- [INSTRUCTIONS FOR THE TASK]: Can you extract, word for word, the part of the text below on love, work, and a married couple's holiday movie that opens with the words containing "And when we" and closes with "in feelings for."?

We spend our entire lives thinking about our futures – about falling in love, finding our path, and learning how to communicate. As we grow older, we get lost in the figuring out how we’re supposed to be, how we’re supposed to adapt, and how we’re supposed to trust.
And when we fall in love, when we find our path – it’s work. Everything is work. And I am not talking the kind of work you get paid in cash for. I am talking the kind of work that you get paid in feelings for.
In the movie, “Becca (Nichols) and Robby (Polaha) are a married couple having a hard time connecting with each other as the holidays approach. At the advice of their marriage coach, they head to a cozy Vermont inn just before Christmas with their dog Jerry. Their weekend away gets unexpectedly extended when a mishap puts their car out of commission and delays their departure. As Becca and Robby participate in the festive holiday activities in town, they slowly start to get caught up in the spirit of the season. The two begin to remember what drew them together in the first place and just may find themselves on the road he road to a very happily married Christmas.”

- [ENTRIES SUPPLIED]:

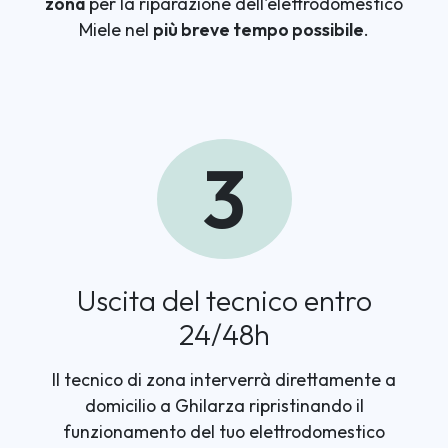
zona
per la riparazione dell'elettrodomestico
Miele nel
più breve tempo possibile
.
3
Uscita del tecnico entro
24/48h
Il tecnico di zona interverrà direttamente a
domicilio a Ghilarza ripristinando il
funzionamento del tuo elettrodomestico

- [ANSWER]:
And when we fall in love, when we find our path – it’s work. Everything is work. And I am not talking the kind of work you get paid in cash for. I am talking the kind of work that you get paid in feelings for.